» What you will do
Return all of the listing word for word; the pictures stay out.

» The data
-*-

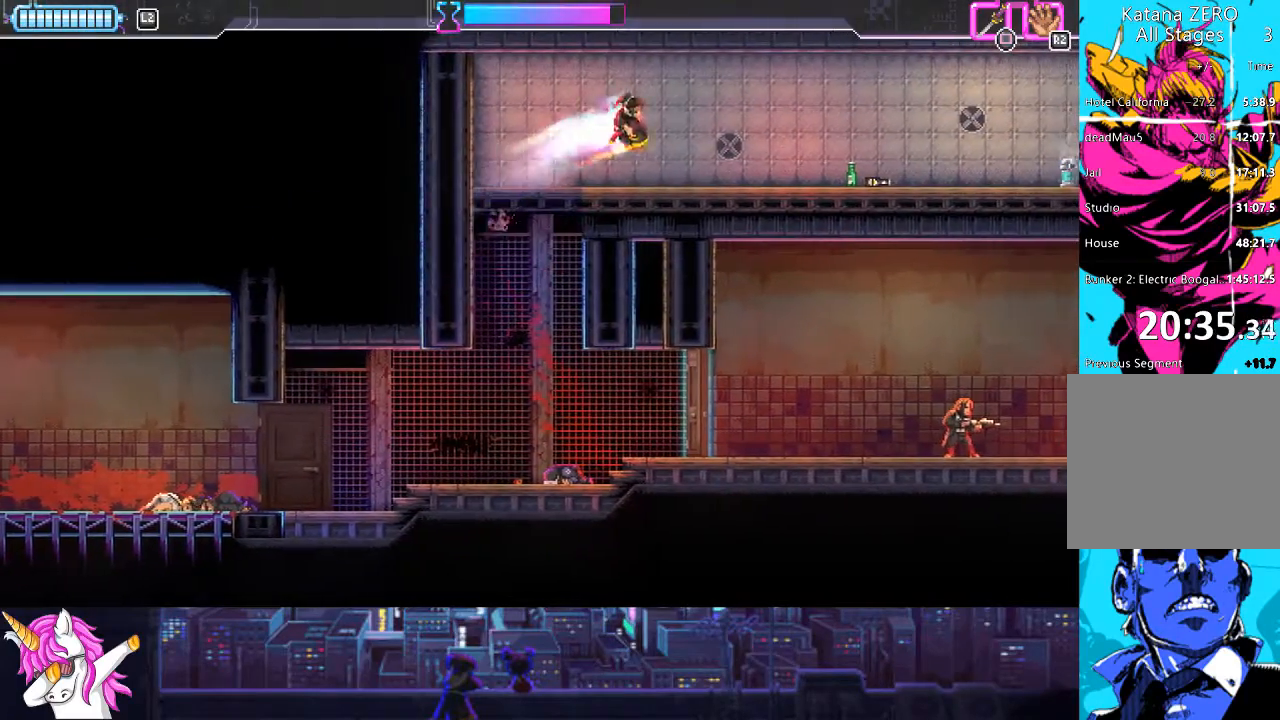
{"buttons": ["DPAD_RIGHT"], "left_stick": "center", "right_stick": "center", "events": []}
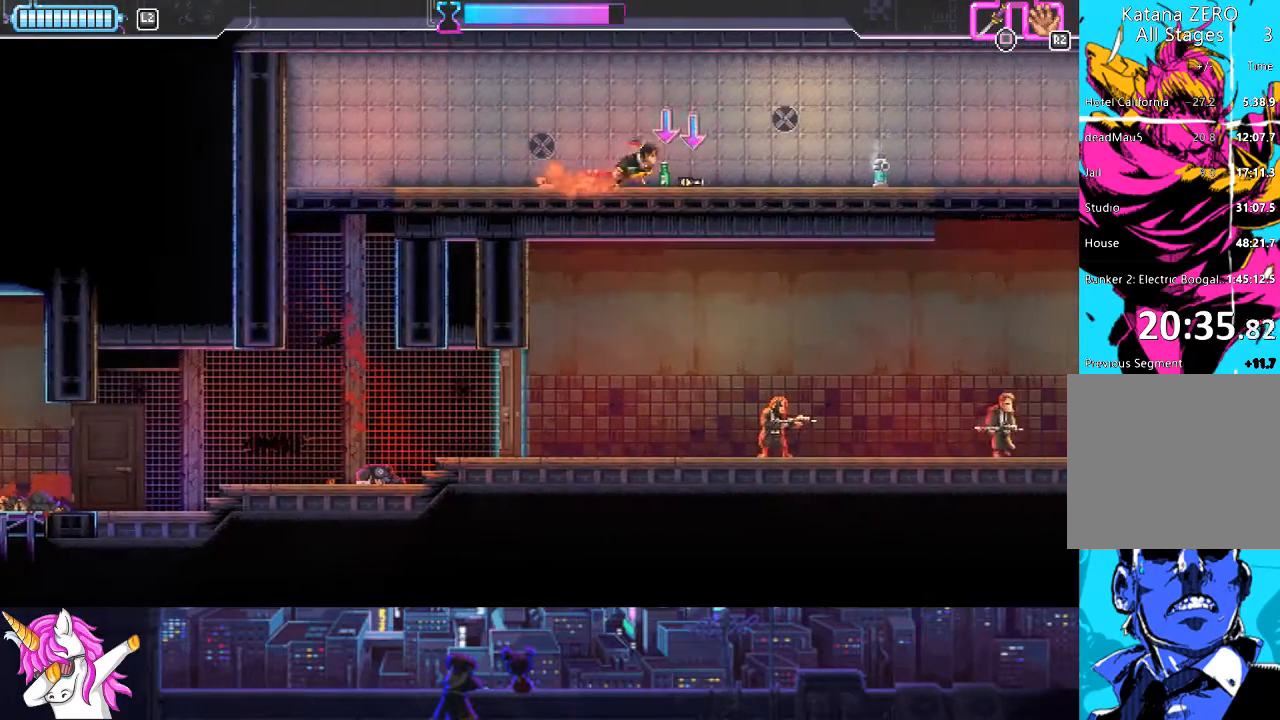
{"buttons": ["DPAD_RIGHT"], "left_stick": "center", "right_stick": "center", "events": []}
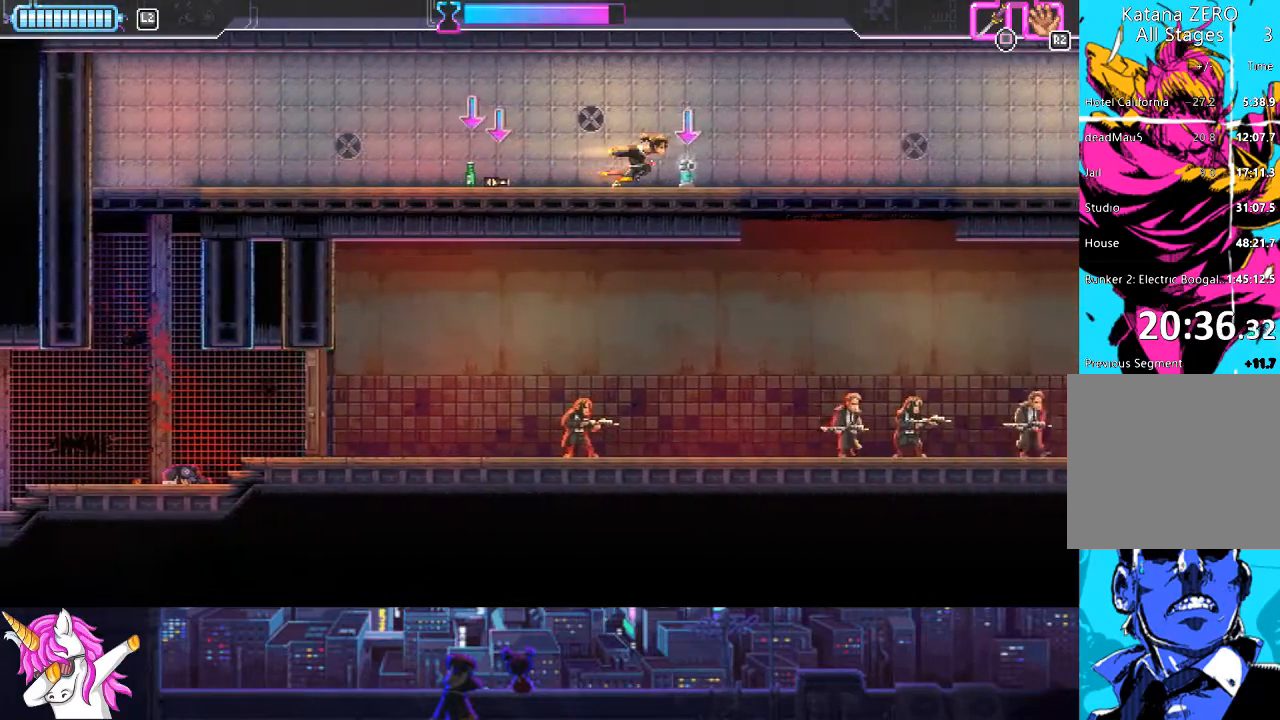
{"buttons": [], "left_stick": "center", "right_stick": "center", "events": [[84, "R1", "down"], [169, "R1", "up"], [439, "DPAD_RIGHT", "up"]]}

-*-

» Exercise solution
{"buttons": ["DPAD_RIGHT"], "left_stick": "center", "right_stick": "center", "events": []}
{"buttons": ["DPAD_RIGHT"], "left_stick": "center", "right_stick": "center", "events": []}
{"buttons": [], "left_stick": "center", "right_stick": "center", "events": [[84, "R1", "down"], [169, "R1", "up"], [439, "DPAD_RIGHT", "up"]]}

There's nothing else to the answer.